CDU invites a Green: Merz can also be different

The CDU is discussing its new basic program this Saturday. After sharp attacks against the Greens, Friedrich Merz spoke to a guest of all people who is considered a green mastermind. He earns both grumbling and applause.

Parties like to invite guests with whom they can demonstrate that they are open to new ideas. Depending on the guest, this can be risky. The CDU took quite a risk at its policy convention in Berlin: it invited Ralf Fücks.

Fücks is the founder of the think tank Zentrum Liberale Moderne, before that he was head of the green-oriented Heinrich Böll Foundation – and he has been a member of the Greens for 41 years. Fücks does not give a speech to the CDU, but discusses with the party chairman Friedrich Merz – the Merz, who recently accused the Greens of a “penetrative public education attitude”. Also, of course, with Merz, who from the point of view of many Greens constantly talks about gender and thus makes the AfD topics acceptable.

Not only Greens see it that way. A guest article by the Prime Minister of North Rhine-Westphalia, Hendrik Wüst, in the “Frankfurter Allgemeine Zeitung” was also understood as a warning to Merz not to overdo it with the Kulturkampf and polarization. “Anyone who only makes cheap points and chases after the populists is putting the ax to their own roots and throwing themselves into chaos,” was one of the core sentences of the text, which, on a power-political level, can also be seen as a contribution to a subliminal struggle can read the candidate for chancellor.

“The AfD doesn’t dictate the language area to us”

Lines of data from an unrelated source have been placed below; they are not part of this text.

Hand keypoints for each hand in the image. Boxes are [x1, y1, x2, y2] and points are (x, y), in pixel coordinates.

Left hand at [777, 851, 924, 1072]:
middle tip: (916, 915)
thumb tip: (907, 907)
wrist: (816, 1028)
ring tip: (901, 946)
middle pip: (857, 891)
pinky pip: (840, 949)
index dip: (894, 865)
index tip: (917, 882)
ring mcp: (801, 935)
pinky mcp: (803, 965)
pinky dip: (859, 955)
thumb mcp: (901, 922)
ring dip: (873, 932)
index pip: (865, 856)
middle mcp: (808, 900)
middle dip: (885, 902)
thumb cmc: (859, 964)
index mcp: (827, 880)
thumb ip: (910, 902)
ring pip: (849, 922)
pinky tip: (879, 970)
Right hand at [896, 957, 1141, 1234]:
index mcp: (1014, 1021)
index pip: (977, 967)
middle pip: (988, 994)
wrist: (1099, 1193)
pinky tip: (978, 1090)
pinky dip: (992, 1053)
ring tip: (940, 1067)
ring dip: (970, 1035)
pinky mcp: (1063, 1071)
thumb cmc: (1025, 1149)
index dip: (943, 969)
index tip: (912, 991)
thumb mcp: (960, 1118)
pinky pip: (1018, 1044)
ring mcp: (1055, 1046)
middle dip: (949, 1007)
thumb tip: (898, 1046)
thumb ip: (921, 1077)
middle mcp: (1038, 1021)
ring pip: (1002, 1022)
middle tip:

But the Merz, who may have been meant by that, is not on the stage here in the conference hotel in Berlin, not even the day before at a small party conference of the CDU. Merz advocates that a party like the Union shouldn’t let the AfD dictate topics and language: “Sometimes we have to be able to address problems in the country with clear words. I claim that for myself . That’s not ‘right’ and not ‘AfD-speak’ either. The AfD doesn’t dictate the language area to us, we determine it ourselves.” Compared to earlier statements, Merz sounds less offensive here. Fücks also agrees that the AfD should not determine the issues of the other parties.

For the new basic program that the CDU is currently developing and wants to adopt in the coming year, Merz proposes “Security in Transition” as the working title, noting that it will not look like this in the end because the term ” freedom” is missing. The CDU must give people the feeling that they are able to solve the big problems.

This is the point where Fücks and Merz agree. There are other points too. Fücks demands from the CDU not only – as Merz has done several times – to rule out cooperation with the AfD, but also to be careful not to “adopt the vocabulary of the AfD”. The audience’s reaction shows that this question has not been fully discussed in the CDU. Part of the audience grumbles, another applauds.

“Competition as to who is the more modern bourgeois party”

At the same time, Fücks continued, the CDU must of course distance itself from the Greens, but not in an “equidistance to the AfD and the Greens”, but in such a way that black-green coalitions are also possible. After all, the Greens are a potential partner for the Union. grumbling again. “You have to build bridges, also to this ecologically liberal, modern center,” Fücks insists. “For me, this is the real competition between the Greens and the CDU, who is the more modern, bourgeois party.” grumbling.

There is broad applause when Fücks says that the ecological and social market economy “should be a core brand of the Union”. But then he criticized the CDU for now beating up Federal Economics Minister Robert Habeck, even though he was only trying to implement what had been decided under Chancellor Angela Merkel: climate neutrality by 2045.

That is a very exciting point, Merz gets back on. “We agree on the goal.” “No one in this room underestimates the drama of climate change.” But the traffic light’s current climate policy strives for this goal “at the price of massive damage to the institutions of our democracy,” accuses Merz of the traffic light. He has never experienced such disrespectful dealings with the Bundestag. The Union’s speakers made similar statements on Thursday in the Bundestag. Merz also accuses Habeck of making climate policy without and against the population.

At the end of the debate, Merz made it clear where the priorities of the CDU lie for him: firstly in education, because in the end it will be much more expensive if you neglect schools and students. From the point of view of the Union, this is the core of equal opportunities. Second on his list of priorities is “security in the broadest sense,” especially military security. He suggests that the cost of these priorities will require a reallocation of the budget, and in this context he speaks of the social sector being worth a trillion euros. “Saying and writing that will probably be the hardest task we face in the next few months,” said Merz.